Lets compare vitamin content per 100 grams of Tortillas, ready-to-bake or -fry, flour, refrigerated vs Leavening agents, baking powder, double-acting, straight phosphate:
Tortillas, ready-to-bake or -fry, flour, refrigerated have more Vitamin B1, more Vitamin B2, more Vitamin B3, more Vitamin B5, more Vitamin B6, more Vitamin B9 and more Vitamin K than Leavening agents, baking powder, double-acting, straight phosphate.
Both Tortillas, ready-to-bake or -fry, flour, refrigerated as well as Leavening agents, baking powder, double-acting, straight phosphate have insufficient amounts of Vitamin A, Vitamin B12, Vitamin C, Vitamin D and Vitamin E in 100 g.
Comparing minerals per 100 grams for Tortillas, ready-to-bake or -fry, flour, refrigerated vs Leavening agents, baking powder, double-acting, straight phosphate:
Tortillas, ready-to-bake or -fry, flour, refrigerated have 8 times more Copper, 38.4 times more Manganese, 25 times more Potassium, 111.5 times more Selenium and 26.5 times more Zinc than Leavening agents, baking powder, double-acting, straight phosphate.
While Leavening agents, baking powder, double-acting, straight phosphate contain 50.4 times more Calcium, 3.1 times more Iron, 1.8 times more Magnesium, 48.1 times more Phosphorus and 10.7 times more Sodium than Tortillas, ready-to-bake or -fry, flour, refrigerated.

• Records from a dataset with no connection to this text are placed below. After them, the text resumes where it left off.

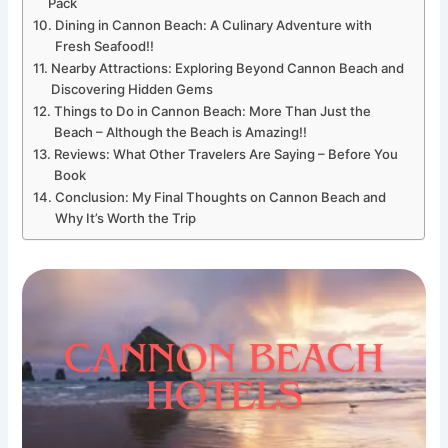
Pack
Dining in Cannon Beach: A Culinary Adventure with
Fresh Seafood!!
Nearby Attractions: Exploring Beyond Cannon Beach and
Discovering Hidden Gems
Things to Do in Cannon Beach: More Than Just the
Beach – Although the Beach is Amazing!!
Reviews: What Other Travelers Are Saying – Before You
Book
Conclusion: My Final Thoughts on Cannon Beach and
Why It’s Worth the Trip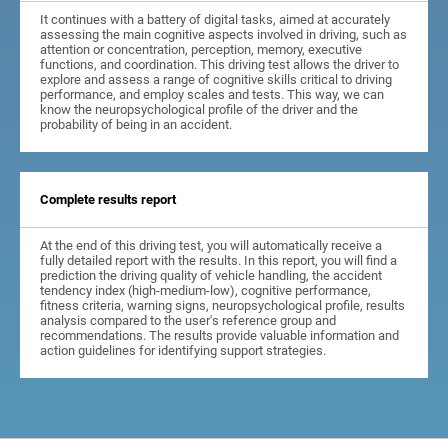
It continues with a battery of digital tasks, aimed at accurately
assessing the main cognitive aspects involved in driving, such as
attention or concentration, perception, memory, executive
functions, and coordination. This driving test allows the driver to
explore and assess a range of cognitive skills critical to driving
performance, and employ scales and tests. This way, we can
know the neuropsychological profile of the driver and the
probability of being in an accident.
Complete results report
At the end of this driving test, you will automatically receive a
fully detailed report with the results. In this report, you will find a
prediction the driving quality of vehicle handling, the accident
tendency index (high-medium-low), cognitive performance,
fitness criteria, warning signs, neuropsychological profile, results
analysis compared to the user's reference group and
recommendations. The results provide valuable information and
action guidelines for identifying support strategies.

Comparison of macro-nutrients per 100 grams:
Tortillas, ready-to-bake or -fry, flour, refrigerated have 6 times more Energy, more Fat, more Saturated Fat, more Omega 3, more Omega 6, 2 times more Carbohydrate, more Sugars, 17.5 times more Fiber and 82 times more Protein than Leavening agents, baking powder, double-acting, straight phosphate.
Both Tortillas, ready-to-bake or -fry, flour, refrigerated as well as Leavening agents, baking powder, double-acting, straight phosphate have insufficient amounts of Cholesterol, Glucose and Sucrose in 100 g.